Ultimately, the best solution is to let your baby decide when she’s had enough milk. When your baby has had enough milk, it will give you signs to let you know it will be done feeding. Including stopping feeding or turning your head away.
How Do I Comfort a Crying Newborn?
Now that you know that you shouldn’t breastfeed every time your baby cries after feeding, I’m sure you’re also wondering how to comfort your crying newborn. With that being said, there are multiple ways to comfort a crying newborn when he or she cries.
Some of these ways include:
- Offer a pacifier for sucking – this can help your baby relieve stress without crying.

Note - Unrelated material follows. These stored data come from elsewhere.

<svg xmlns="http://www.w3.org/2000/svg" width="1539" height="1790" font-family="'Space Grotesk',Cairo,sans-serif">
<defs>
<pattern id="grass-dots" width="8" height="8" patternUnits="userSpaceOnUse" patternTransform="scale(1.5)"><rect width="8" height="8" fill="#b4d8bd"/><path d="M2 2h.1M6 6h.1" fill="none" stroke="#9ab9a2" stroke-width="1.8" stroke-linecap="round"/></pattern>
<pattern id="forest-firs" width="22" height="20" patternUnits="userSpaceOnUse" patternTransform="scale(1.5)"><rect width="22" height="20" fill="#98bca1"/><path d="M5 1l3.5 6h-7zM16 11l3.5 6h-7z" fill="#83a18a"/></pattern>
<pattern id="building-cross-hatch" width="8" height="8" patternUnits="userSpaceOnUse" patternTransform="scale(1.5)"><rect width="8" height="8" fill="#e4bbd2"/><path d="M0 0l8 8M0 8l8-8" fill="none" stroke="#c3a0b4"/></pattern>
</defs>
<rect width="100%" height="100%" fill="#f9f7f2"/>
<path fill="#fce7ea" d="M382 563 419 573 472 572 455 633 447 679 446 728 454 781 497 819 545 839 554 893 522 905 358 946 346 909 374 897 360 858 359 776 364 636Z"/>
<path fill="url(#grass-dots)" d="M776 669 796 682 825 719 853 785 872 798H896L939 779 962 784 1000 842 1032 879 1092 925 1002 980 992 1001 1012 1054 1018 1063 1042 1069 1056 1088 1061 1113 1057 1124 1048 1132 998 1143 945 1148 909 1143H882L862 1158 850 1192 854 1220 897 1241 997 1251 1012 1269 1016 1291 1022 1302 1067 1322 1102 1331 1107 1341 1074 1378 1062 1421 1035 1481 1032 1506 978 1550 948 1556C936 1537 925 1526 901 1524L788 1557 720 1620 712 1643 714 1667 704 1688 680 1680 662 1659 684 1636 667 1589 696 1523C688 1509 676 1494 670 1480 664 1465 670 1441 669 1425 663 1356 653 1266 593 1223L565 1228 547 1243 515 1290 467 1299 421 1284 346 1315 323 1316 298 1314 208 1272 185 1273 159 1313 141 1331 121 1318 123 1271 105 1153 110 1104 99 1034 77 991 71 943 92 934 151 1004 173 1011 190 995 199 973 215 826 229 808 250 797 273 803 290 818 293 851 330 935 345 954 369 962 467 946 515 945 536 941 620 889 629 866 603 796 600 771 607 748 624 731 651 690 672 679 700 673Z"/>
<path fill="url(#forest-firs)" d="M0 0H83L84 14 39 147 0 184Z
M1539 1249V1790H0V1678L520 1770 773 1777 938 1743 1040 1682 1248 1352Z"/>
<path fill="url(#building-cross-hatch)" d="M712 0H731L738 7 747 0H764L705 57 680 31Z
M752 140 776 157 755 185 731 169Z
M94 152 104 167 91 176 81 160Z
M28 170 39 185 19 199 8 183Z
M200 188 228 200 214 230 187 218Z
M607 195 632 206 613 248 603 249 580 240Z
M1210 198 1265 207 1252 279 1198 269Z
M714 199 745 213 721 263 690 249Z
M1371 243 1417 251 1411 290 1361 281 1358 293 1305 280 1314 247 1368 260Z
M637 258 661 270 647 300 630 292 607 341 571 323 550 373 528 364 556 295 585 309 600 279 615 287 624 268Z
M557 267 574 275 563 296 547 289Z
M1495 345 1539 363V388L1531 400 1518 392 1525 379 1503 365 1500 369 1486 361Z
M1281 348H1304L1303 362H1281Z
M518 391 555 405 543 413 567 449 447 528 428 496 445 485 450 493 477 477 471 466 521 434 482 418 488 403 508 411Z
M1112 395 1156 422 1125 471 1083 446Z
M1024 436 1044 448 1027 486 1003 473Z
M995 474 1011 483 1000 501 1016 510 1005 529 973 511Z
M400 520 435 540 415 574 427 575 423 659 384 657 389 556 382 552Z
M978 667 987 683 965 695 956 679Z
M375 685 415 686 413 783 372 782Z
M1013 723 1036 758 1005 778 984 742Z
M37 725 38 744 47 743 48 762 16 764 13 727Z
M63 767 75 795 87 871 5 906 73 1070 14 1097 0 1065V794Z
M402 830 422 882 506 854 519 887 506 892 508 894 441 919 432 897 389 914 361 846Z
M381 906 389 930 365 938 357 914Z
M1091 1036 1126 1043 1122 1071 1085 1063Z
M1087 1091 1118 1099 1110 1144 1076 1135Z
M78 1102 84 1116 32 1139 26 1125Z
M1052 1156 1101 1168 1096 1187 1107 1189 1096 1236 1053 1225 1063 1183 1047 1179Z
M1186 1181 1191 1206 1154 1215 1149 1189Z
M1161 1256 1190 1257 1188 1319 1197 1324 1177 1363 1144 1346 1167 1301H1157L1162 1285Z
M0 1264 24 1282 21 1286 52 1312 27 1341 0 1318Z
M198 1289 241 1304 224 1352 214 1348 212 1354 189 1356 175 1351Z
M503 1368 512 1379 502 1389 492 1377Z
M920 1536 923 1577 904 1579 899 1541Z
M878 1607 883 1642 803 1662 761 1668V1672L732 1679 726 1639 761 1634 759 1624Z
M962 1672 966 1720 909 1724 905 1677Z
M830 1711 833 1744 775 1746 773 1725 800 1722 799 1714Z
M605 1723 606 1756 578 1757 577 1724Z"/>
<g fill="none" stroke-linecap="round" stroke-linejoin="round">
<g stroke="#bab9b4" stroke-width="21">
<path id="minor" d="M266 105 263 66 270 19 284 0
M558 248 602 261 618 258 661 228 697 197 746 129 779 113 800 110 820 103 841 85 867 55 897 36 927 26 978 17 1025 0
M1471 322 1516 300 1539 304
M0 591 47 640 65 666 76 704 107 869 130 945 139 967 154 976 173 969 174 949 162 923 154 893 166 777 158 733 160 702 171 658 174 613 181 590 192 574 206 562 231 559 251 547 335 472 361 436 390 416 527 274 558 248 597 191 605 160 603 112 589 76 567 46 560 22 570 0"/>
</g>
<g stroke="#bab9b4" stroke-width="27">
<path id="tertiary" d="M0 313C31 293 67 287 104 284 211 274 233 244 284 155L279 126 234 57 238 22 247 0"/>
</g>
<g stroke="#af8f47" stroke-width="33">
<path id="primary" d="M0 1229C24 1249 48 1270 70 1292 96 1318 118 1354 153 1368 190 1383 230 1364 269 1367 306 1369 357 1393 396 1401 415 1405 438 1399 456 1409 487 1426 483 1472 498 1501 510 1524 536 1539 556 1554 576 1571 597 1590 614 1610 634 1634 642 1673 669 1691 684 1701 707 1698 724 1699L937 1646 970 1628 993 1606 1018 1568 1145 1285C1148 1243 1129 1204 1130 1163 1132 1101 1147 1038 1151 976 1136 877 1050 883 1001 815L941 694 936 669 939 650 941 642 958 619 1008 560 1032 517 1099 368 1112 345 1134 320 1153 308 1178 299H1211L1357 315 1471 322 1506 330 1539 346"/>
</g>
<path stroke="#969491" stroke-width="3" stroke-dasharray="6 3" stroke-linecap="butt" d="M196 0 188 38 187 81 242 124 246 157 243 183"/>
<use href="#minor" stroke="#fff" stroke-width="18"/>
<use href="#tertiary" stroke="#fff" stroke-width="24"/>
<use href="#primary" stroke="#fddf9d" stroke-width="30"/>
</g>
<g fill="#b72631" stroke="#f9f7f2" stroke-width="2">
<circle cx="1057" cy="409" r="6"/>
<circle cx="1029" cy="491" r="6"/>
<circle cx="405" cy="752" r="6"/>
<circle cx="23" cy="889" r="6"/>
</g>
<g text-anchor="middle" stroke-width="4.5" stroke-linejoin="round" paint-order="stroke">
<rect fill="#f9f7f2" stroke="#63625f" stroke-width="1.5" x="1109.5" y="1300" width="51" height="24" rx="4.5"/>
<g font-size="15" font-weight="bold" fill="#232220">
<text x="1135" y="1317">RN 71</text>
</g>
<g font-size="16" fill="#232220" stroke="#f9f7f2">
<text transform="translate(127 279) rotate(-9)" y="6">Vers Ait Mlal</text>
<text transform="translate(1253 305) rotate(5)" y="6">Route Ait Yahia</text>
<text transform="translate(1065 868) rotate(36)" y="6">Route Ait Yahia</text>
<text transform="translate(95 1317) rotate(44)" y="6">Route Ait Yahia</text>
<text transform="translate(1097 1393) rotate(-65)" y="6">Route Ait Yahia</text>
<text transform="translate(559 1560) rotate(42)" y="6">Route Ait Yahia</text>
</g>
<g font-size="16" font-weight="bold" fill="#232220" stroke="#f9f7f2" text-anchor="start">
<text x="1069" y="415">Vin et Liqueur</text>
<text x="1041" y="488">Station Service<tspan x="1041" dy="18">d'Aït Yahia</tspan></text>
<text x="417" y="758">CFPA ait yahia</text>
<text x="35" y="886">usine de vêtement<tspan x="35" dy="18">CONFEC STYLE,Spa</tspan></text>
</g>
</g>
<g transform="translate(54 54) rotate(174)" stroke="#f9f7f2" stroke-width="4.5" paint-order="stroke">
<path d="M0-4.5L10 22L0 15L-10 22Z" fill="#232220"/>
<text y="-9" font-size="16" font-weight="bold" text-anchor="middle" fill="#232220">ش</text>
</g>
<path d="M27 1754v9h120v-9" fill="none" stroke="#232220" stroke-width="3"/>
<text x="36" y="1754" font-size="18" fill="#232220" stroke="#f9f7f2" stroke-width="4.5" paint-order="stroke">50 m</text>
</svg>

- Try gently rocking your baby – this can calm your baby down and relax them.
- Quietly singing to your baby – like rocking, singing may calm your baby and get them to stop crying. You can also put on a rhythmic song or music to have the same effect.
- Cuddle and hold your baby close – Touching, holding, and cuddling your baby makes your baby feel safe and secure. You can also put your baby in a blanket to get a similar effect.
- Try walking or taking your child out for a walk – this can result in a positive change in your child’s mood.
These are some of the main ways that you can comfort your baby when crying. As mentioned above, breastfeeding is not always the answer when your baby is crying. If your baby is crying and it has had enough feeding, try the things that we’ve listed above and see if it helps and improves your baby’s mood.
Why does My Baby Cry After Feeding – Key Takeaways
If you’re thinking, “Why does my baby cry after feeding?” hopefully this article is helpful for you. Knowing why your baby cries after feeding is extremely important for the health of your child. Some reasons why your fed baby cries after feeding can include acid reflux, food sensitivity/allergy, gas, formula, or colic.
You should not breastfeed every time your baby cries. Instead, it’s best to let the baby tell you when it’s had enough flow of milk.
It’s also important to comfort your crying newborn when he/she cries.
Knowing how to answer the question “why does my baby cry after feeding” can help your breastfeeding experience and the health of your baby. Whether it is with bottle feeding, direct breastfed babies, your baby will be better off if you understand these basics.